The McCoy ranch uses solar panels to heat its buildings, and McCoy's father, Brian, is working on developing a hydroponic barley fodder box system that will use just a fraction of the water that traditional barley growing methods consume. The barley fodder box is a recycled boxcar that is filled with shelves of barley sprouts. This allows the farmer to regulate temperature, humidity and other variables (it is similar to the technology some marijuana growers use in states where cannabis is legal). The elder McCoy is experimenting with multi-colored UV lights over the barley, because plants react differently to each of the color wavelengths.
"That's why I got into this," Alex said. "If it wasn't helping the environment, I wouldn't be doing it."
When the McCoys bought their ranch in 2013, there were just a couple of buildings and a large tract of farmland. Now there are over 100 ostriches, an egg incubation system and the barley fodder box. Currently, they are working to fulfill meat orders for the Kickstarter donors who helped fund the project, but they hope to start selling meat to stores and restaurants within the next year.
And yet, it won't be the first time a hopeful rancher has tried to sell ostrich to American consumers.
There has been a market for ostrich products in the US since the 1880s, when the first ostriches embarked on a voyage to the New World. Feathers were fashionable at the time, and trendy women wore ostrich feathers on their hats and dresses.
The market spiked in the late 1980s and early 1990s, when ostrich meat was marketed as a healthier alternative to beef. Investors started selling the birds to farmers with promises of a soon-to-be-booming demand for ostrich meat. Speculators sold birds for high margins, sometimes without ever seeing the birds. Eggs sold for hundreds of dollars, without any guarantee they would hatch. With a high demand for live breeding birds and a low supply from sellers, the price of live ostriches skyrocketed.
"If you buy a bird for $10,000, and you can only make $3,000 from slaughtering it, it doesn't make any sense to slaughter," Alex said. Since a retail market was never established, the ostrich industry imploded. People who bought the birds as part of a "get-rich-quick" scheme ended up without a viable plan to sustain their ostrich farms. Although modern farmers have learned from the mistakes of the past and are making efforts to prevent a similar situation, there are still plenty of challenges.
Convincing consumers to switch from beef to ostrich might be the biggest. The McCoys have been working hard to spread the word, but sometimes it's difficult.

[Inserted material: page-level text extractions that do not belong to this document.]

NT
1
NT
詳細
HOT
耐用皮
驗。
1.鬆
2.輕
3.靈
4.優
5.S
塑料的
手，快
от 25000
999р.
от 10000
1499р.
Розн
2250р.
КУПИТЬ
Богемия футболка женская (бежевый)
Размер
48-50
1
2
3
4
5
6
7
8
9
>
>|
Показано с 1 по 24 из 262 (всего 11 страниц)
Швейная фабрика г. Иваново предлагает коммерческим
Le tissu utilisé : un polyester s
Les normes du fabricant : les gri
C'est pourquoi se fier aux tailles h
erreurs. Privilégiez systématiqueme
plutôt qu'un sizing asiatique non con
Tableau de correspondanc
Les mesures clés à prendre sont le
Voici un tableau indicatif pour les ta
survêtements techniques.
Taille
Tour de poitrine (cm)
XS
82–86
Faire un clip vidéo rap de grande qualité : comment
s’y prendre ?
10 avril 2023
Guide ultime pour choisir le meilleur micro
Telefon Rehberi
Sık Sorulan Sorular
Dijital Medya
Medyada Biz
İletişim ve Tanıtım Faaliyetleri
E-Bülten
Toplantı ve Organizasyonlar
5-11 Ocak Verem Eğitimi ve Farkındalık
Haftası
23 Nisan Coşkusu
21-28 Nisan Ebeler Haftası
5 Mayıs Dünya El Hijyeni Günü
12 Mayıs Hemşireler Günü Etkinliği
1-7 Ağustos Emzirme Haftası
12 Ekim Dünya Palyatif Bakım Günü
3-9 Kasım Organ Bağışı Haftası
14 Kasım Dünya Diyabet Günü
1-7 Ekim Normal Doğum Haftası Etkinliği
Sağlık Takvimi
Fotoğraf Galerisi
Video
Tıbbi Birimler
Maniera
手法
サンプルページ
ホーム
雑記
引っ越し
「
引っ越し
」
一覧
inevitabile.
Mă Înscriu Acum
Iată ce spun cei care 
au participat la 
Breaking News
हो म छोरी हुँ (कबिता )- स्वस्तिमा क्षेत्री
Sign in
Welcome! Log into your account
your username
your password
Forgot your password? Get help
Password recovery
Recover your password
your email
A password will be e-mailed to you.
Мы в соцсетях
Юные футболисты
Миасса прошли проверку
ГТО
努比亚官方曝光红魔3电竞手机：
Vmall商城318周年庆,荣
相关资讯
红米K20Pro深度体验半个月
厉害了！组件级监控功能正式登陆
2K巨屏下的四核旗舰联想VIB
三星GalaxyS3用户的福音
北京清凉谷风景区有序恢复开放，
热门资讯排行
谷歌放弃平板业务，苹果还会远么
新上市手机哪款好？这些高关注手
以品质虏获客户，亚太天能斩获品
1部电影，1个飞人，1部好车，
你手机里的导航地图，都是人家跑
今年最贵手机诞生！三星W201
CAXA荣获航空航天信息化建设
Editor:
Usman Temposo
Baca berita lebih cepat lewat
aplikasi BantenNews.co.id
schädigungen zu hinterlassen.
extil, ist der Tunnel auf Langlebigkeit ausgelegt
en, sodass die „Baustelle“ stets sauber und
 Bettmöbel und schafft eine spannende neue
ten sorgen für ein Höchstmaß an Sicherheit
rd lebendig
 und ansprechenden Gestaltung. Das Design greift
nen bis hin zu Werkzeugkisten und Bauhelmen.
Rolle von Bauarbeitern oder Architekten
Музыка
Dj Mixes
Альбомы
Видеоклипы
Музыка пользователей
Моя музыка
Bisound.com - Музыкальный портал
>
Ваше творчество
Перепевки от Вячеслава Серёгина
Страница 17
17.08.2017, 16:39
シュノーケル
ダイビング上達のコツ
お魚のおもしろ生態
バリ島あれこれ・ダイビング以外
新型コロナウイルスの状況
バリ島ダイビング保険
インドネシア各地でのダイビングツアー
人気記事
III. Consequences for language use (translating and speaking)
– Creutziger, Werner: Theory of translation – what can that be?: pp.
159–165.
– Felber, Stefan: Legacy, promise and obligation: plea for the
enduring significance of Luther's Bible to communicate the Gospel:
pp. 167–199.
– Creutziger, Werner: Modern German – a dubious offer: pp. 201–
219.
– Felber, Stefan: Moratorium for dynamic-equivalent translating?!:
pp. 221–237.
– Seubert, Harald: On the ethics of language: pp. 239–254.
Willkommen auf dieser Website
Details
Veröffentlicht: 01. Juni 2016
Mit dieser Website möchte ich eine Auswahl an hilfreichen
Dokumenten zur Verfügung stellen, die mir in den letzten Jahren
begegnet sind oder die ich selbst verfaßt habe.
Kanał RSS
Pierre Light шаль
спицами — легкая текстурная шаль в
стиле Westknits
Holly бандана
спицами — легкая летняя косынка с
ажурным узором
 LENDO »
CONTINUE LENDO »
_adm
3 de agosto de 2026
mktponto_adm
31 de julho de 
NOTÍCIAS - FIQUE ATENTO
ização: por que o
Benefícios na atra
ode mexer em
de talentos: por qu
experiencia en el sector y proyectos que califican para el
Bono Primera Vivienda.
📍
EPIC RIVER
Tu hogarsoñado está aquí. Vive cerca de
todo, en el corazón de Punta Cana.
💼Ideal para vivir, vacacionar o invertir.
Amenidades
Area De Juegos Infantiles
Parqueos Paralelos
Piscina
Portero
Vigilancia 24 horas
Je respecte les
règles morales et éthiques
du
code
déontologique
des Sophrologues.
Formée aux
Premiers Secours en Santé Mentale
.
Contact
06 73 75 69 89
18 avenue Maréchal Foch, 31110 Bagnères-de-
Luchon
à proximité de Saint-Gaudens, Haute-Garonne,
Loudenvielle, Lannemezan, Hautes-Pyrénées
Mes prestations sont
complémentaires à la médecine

"Americans love beef," McCoy said.
While the transition might take time, Boyd Clark of the American Ostrich Association believes that people are more willing to try ostrich than they were 20 years ago.
"What has changed is the palate of the consumer," Clark said. "They are more willing to try new, novel foods for health reasons that 20 years ago probably weren't as big of a concern."
According to Clark, most people who try ostrich enjoy it. For that reason, when stores start selling ostrich burgers or steaks they often set up sampling booths so people can try it out before they buy it. Another challenge to getting the meat into stores is a simple lack of birds.
"Right now there is a big demand for the meat. There's not enough of it being produced to meet the demand," Clark said.
According to a study by Dr. Joan S. Jefferey of Texas A&M, in 2008 there were between 40,000 and 60,000 ostriches in the US. She estimated that a slaughterhouse would need to "handle 200,000 ostriches annually to operate economically."
In the meantime, the McCoy family will be carefully tending their flock and prepping their ranch for what they hope is high demand. This could finally be the era of ostrich burgers, ostrich filet mignon and—since a single ostrich egg is the equivalent of two dozen chicken eggs—ostrich-sized omelets.